Warum erliegen wir dem Status Quo Bias?
Aber was steckt dahinter, dass wir selbst dann, wenn ein Wechsel von Vorteil wäre, lieber beim Alten bleiben? Häufig ist es schlicht und einfach unsere Bequemlichkeit. Denn Veränderungen gehen immer mit Ungewissheiten einher – und das erleben wir als kognitiv anstrengend und unangenehm. Haben wir zudem unvollständige Informationen und können die Situation nur schwer überblicken, fühlen wir uns besser damit, an etwas Sicherem und Bekanntem festzuhalten. Die Verlustaversion spielt hier ebenfalls mit: Wir wollen das Verlustrisiko so gering wie möglich halten und befürchten, unsere Entscheidung später zu bereuen.
Bessere Entscheidungsfindung – den Status Quo Bias vermeiden
1. Kurz innehalten
Gerade wenn Du vor wichtigen Entscheidungen stehst, kann es gut sein, einen kurzen Moment ins Nachdenken zu investieren – und zu überprüfen, ob Du möglicherweise gerade in eine Denkfalle tappst. Du kannst Dich fragen, ob der Autopilot an dieser Stelle gerade passt – oder ob Du hier besser das Steuer selbst in die Hand nehmen und etwas Neues wagen solltest.
2. Unsicherheit akzeptieren
Zweitens: Wenn Du Dich dazu entscheidest, einen neuen Weg zu gehen, mache Dir klar, dass Unsicherheit und Ungewissheit mit dazugehören.
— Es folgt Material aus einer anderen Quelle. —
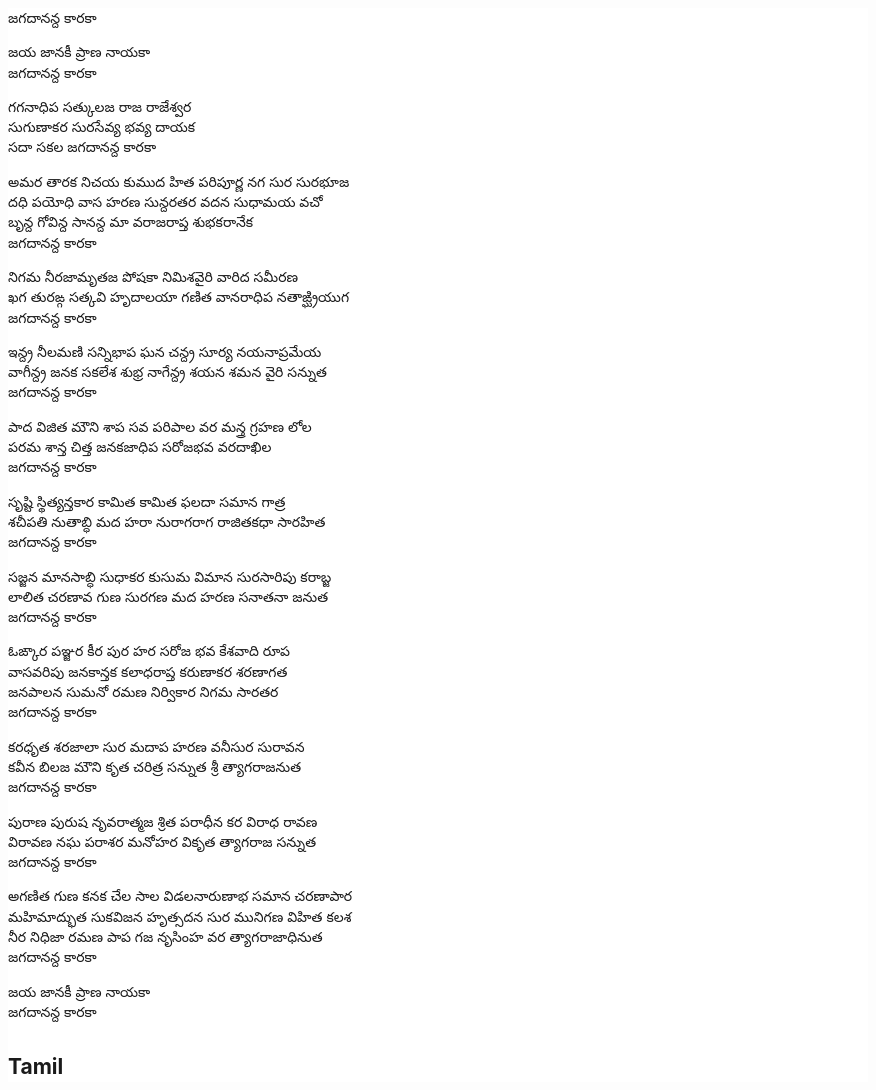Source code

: జగదానన్ద కారకా  

జయ జానకీ ప్రాణ నాయకా  
జగదానన్ద కారకా  

గగనాధిప సత్కులజ రాజ రాజేశ్వర  
సుగుణాకర సురసేవ్య భవ్య దాయక  
సదా సకల జగదానన్ద కారకా  

అమర తారక నిచయ కుముద హిత పరిపూర్ణ నగ సుర సురభూజ  
దధి పయోధి వాస హరణ సున్దరతర వదన సుధామయ వచో  
బృన్ద గోవిన్ద సానన్ద మా వరాజరాప్త శుభకరానేక  
జగదానన్ద కారకా  

నిగమ నీరజామృతజ పోషకా నిమిశవైరి వారిద సమీరణ  
ఖగ తురఙ్గ సత్కవి హృదాలయా గణిత వానరాధిప నతాఙ్ఘ్రియుగ  
జగదానన్ద కారకా  

ఇన్ద్ర నీలమణి సన్నిభాప ఘన చన్ద్ర సూర్య నయనాప్రమేయ  
వాగీన్ద్ర జనక సకలేశ శుభ్ర నాగేన్ద్ర శయన శమన వైరి సన్నుత  
జగదానన్ద కారకా  

పాద విజిత మౌని శాప సవ పరిపాల వర మన్త్ర గ్రహణ లోల  
పరమ శాన్త చిత్త జనకజాధిప సరోజభవ వరదాఖిల  
జగదానన్ద కారకా  

సృష్టి స్థిత్యన్తకార కామిత కామిత ఫలదా సమాన గాత్ర  
శచీపతి నుతాబ్ధి మద హరా నురాగరాగ రాజితకధా సారహిత  
జగదానన్ద కారకా  

సజ్జన మానసాబ్ధి సుధాకర కుసుమ విమాన సురసారిపు కరాబ్జ  
లాలిత చరణావ గుణ సురగణ మద హరణ సనాతనా జనుత  
జగదానన్ద కారకా  

ఓఙ్కార పఞ్జర కీర పుర హర సరోజ భవ కేశవాది రూప  
వాసవరిపు జనకాన్తక కలాధరాప్త కరుణాకర శరణాగత  
జనపాలన సుమనో రమణ నిర్వికార నిగమ సారతర  
జగదానన్ద కారకా  

కరధృత శరజాలా సుర మదాప హరణ వనీసుర సురావన  
కవీన బిలజ మౌని కృత చరిత్ర సన్నుత శ్రీ త్యాగరాజనుత  
జగదానన్ద కారకా  

పురాణ పురుష నృవరాత్మజ శ్రిత పరాధీన కర విరాధ రావణ  
విరావణ నఘ పరాశర మనోహర వికృత త్యాగరాజ సన్నుత  
జగదానన్ద కారకా  

అగణిత గుణ కనక చేల సాల విడలనారుణాభ సమాన చరణాపార  
మహిమాద్భుత సుకవిజన హృత్సదన సుర మునిగణ విహిత కలశ  
నీర నిధిజా రమణ పాప గజ నృసింహ వర త్యాగరాజాధినుత  
జగదానన్ద కారకా  

జయ జానకీ ప్రాణ నాయకా  
జగదానన్ద కారకా  

## Tamil
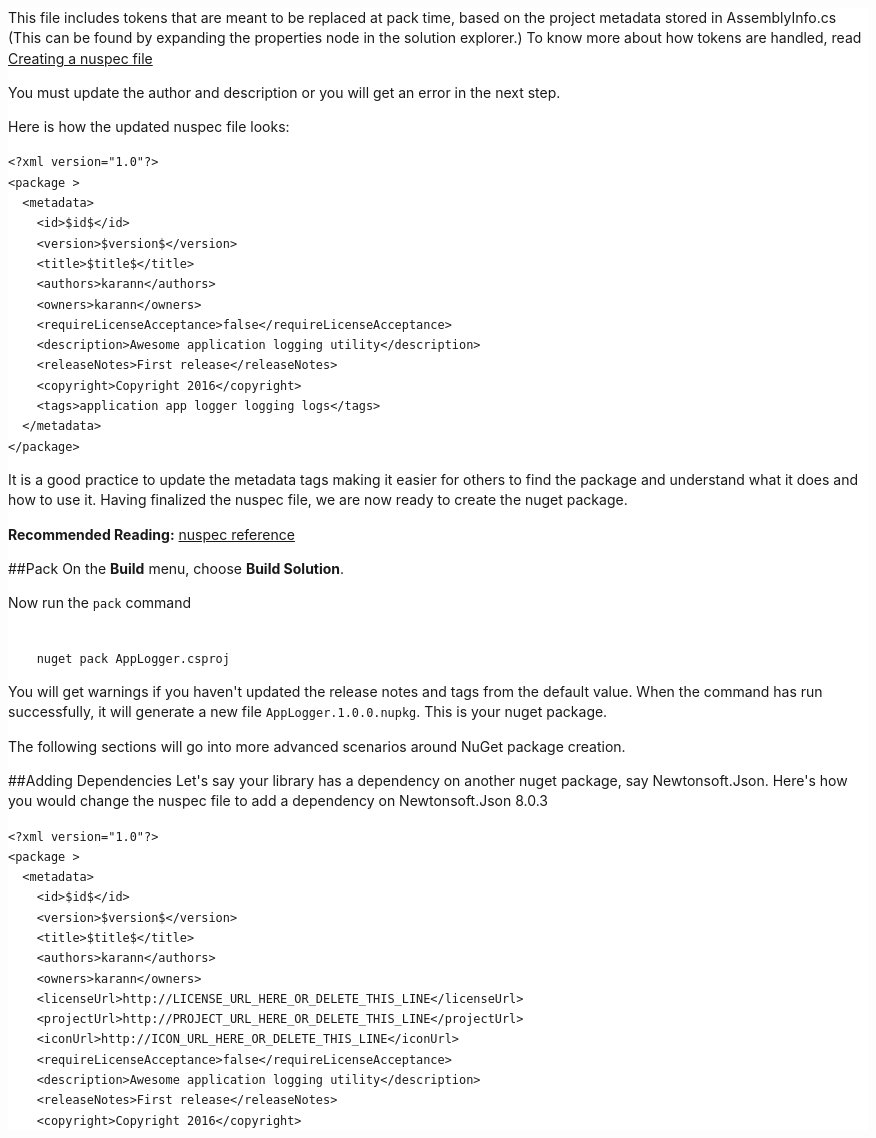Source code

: This file includes tokens that are meant to be replaced at pack time, based on the project metadata stored in AssemblyInfo.cs (This can be found by expanding the properties node in the solution explorer.)
To know more about how tokens are handled, read [Creating a nuspec file](/ndocs/create-packages/create-a-package#create-a--nuspec-file)

<div class="block-callout-warning">
	You must update the author and description or you will get an error in the next step.
</div>

Here is how the updated nuspec file looks:

	<?xml version="1.0"?>
	<package >
	  <metadata>
		<id>$id$</id>
		<version>$version$</version>
		<title>$title$</title>
		<authors>karann</authors>
		<owners>karann</owners>
		<requireLicenseAcceptance>false</requireLicenseAcceptance>
		<description>Awesome application logging utility</description>
		<releaseNotes>First release</releaseNotes>
		<copyright>Copyright 2016</copyright>
		<tags>application app logger logging logs</tags>
	  </metadata>
	</package>


It is a good practice to update the metadata tags making it easier for others to find the package and understand what it does and how to use it. Having finalized the nuspec file, we are now ready to create the nuget package.

**Recommended Reading:** [nuspec reference](/ndocs/schema/nuspec)

##Pack
On the **Build** menu, choose **Build Solution**.

Now run the `pack` command

<code class="bash hljs">
	nuget pack AppLogger.csproj
</code>
	

You will get warnings if you haven't updated the release notes and tags from the default value. When the command has run successfully, it will generate a new file `AppLogger.1.0.0.nupkg`. This is your nuget package.

The following sections will go into more advanced scenarios around NuGet package creation.

##Adding Dependencies
Let's say your library has a dependency on another nuget package, say Newtonsoft.Json. Here's how you would change the nuspec file to add a dependency on Newtonsoft.Json 8.0.3

	<?xml version="1.0"?>
	<package >
	  <metadata>
		<id>$id$</id>
		<version>$version$</version>
		<title>$title$</title>
		<authors>karann</authors>
		<owners>karann</owners>
		<licenseUrl>http://LICENSE_URL_HERE_OR_DELETE_THIS_LINE</licenseUrl>
		<projectUrl>http://PROJECT_URL_HERE_OR_DELETE_THIS_LINE</projectUrl>
		<iconUrl>http://ICON_URL_HERE_OR_DELETE_THIS_LINE</iconUrl>
		<requireLicenseAcceptance>false</requireLicenseAcceptance>
		<description>Awesome application logging utility</description>
		<releaseNotes>First release</releaseNotes>
		<copyright>Copyright 2016</copyright>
Sie sind keinesfalls etwas Schlechtes – sie zeigen Dir im Gegenteil an, dass Du mutig bist und Dir selbst die Möglichkeit gibst, zu wachsen. Versuche, Angst und Unsicherheit als etwas zu sehen, dass Dir Dein Kopf in unbekannten Situationen automatisch präsentiert und auf dass Du nicht zwangsläufig reagieren musst.
3. Austausch mit Anderen
Oft hilft das Gespräch mit einer anderen neutralen Person, uns aus unserem eingefahrenen Trott herauszuholen, unseren Blick zu weiten und Optionen sinnvoll abzuwägen.
4. Die Situation umdrehen
Mach den Reversal–Test: Dreh die Situation einfach um. Siehe den aktuellen Zustand als eine neue Option an – und die neue Option als gegeben. Wie würde dann die Entscheidung ausfallen? Bezogen auf den Job würde die Frage zum Beispiel lauten: Wenn Du alles über den Job wüsstest, was Du jetzt weißt, würdest Du Dich wieder dazu entscheiden, ihn anzutreten? Oder es jemandem in Deiner Situation raten? Dieser Punkt kann neue Klarheit bringen – und helfen, dem Einfluss des Status Quo Bias zu entgehen.